Cleveland Cavaliers, Love The Love You’re With

Alex Bab

The NBA Draft is over and NBA free agency is in full swing. The league is getting its annual shake-up with new faces in new places, all with the hope of being able to find the right mix to claim the 2018 NBA title.

While there are certainly still moves to be made, the main wave of big changes has already occurred. Chris Paul, Jimmy Butler, Paul George, Gordon Hayward and Paul Millsap are all in new places. The NBA looks significantly different than it did three weeks ago and yet, little has changed.

For all the teams hoping to dethrone the Golden State Warriors, one sobering statistic keeps coming to mind, 16-1. The Golden State Warriors went 16-1 in the playoffs en route to the 2017 NBA Championship.

Despite all the recent moves, the reality is that as of right now, the Cleveland Cavaliers are in the best position to defeat the Warriors in 2018. Last year they lost to the Warriors 4-1, and could have easily been swept.

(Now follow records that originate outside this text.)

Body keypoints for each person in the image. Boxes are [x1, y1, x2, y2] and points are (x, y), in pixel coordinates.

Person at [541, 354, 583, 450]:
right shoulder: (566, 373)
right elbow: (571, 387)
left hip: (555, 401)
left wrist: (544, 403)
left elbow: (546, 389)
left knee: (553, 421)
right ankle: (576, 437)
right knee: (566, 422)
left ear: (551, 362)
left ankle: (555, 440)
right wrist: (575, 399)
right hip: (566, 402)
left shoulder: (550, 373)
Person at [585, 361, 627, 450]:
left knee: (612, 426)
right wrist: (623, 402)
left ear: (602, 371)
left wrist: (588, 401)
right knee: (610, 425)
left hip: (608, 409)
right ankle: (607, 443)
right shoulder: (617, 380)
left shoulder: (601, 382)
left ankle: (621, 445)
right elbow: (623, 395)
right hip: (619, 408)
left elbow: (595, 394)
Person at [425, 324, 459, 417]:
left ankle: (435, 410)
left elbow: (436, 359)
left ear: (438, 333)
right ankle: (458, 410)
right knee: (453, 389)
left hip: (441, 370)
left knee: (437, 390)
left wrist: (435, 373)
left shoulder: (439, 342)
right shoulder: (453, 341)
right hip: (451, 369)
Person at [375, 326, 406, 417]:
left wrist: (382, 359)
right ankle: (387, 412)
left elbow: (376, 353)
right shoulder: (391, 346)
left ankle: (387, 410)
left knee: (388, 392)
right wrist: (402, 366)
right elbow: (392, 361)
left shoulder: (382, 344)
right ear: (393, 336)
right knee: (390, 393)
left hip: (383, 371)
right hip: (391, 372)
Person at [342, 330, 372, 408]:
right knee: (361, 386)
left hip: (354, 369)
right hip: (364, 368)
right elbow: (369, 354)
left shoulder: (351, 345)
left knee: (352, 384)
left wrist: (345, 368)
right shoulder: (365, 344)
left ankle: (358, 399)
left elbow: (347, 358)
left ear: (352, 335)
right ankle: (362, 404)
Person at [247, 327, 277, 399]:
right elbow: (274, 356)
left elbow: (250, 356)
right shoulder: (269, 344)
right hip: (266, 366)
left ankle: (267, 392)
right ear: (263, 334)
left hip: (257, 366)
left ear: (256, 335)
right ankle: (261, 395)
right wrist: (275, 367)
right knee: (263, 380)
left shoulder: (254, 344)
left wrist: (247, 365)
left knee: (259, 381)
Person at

Cleveland might be the closest to toppling Golden State but that doesn’t mean they’re actually close. While other near-contenders (Boston and Houston) continue to make moves, Cleveland is seemingly stuck in the position of being second best.

With some bad contracts on their books, an aging roster and very little in the way of desirable trade assets, there is little Cleveland can do to get over the hump. Which brings us to Kevin Love.

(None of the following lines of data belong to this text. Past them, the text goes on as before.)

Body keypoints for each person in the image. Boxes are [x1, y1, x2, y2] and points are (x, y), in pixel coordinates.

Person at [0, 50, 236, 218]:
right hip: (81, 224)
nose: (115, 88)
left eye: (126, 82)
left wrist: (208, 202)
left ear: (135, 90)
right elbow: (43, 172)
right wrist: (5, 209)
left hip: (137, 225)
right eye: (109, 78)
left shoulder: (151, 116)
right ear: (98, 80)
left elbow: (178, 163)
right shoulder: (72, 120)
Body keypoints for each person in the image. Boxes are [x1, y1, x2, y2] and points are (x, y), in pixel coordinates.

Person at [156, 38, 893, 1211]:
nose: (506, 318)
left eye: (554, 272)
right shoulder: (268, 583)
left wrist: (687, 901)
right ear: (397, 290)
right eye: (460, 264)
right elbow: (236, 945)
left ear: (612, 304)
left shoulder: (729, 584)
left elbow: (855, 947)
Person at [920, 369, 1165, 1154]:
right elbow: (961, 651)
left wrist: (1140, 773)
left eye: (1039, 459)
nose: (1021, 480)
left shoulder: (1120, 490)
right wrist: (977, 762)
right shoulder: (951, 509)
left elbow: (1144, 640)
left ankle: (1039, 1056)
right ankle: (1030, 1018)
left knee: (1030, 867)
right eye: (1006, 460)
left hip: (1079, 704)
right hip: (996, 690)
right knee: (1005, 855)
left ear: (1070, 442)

Obviously, trading LeBron James or Kyrie Irving is a no-go. With that being the case, many NBA fans have pointed to Love as being the piece Cleveland would need to move to upgrade their roster significantly.

Photo courtesy of Bleacher Report

Initially, many of these proposed trades had George or Butler as their targets. With those two now off the table, Carmelo Anthony’s name keeps popping up. If Cleveland can find a way to acquire Anthony without giving up Love, they should do it (although this wouldn’t solve almost any of their matchup issues with Golden State). If the only way to get Anthony is by sending Love packing, Cleveland should absolutely reject that idea.

Love was not the reason Cleveland lost in the finals. He averaged 16 points and 11 rebounds over the course of the series. Those numbers are solid, even if they aren’t fantastic. He also put up 19 points and 11 rebounds per game during the regular season. That kind of production shouldn’t be tossed aside in the search for a scapegoat.

The former league-leading rebounder put up those numbers while not having the ball in his hands much with James and Irving being the primary offensive weapons.

A nightly 20-10 from a player getting a lot of his points on catch-and-shoot is not easy to find. If you remove his production and substitute in Anthony’s (22 points and six rebounds per game), you get a net of three more points per game with five less rebounds. How is that going to change the 4-1 outcome of last month’s Finals?

Anthony is just one of the players who has been suggested as the answer to Cleveland’s Golden State question (the other two having been George and Butler). All three are ball-dominant players which is not something an offense featuring James and Irving needs more of.

What Cleveland needs is a more versatile bench, better perimeter defense and an actual rebounder besides Love and Tristan Thompson. What they don’t require, is to get rid of their walking double-double who needs minimal plays called for him.

For Cleveland, Love isn’t all they need but they shouldn’t be in any hurry to move on from him.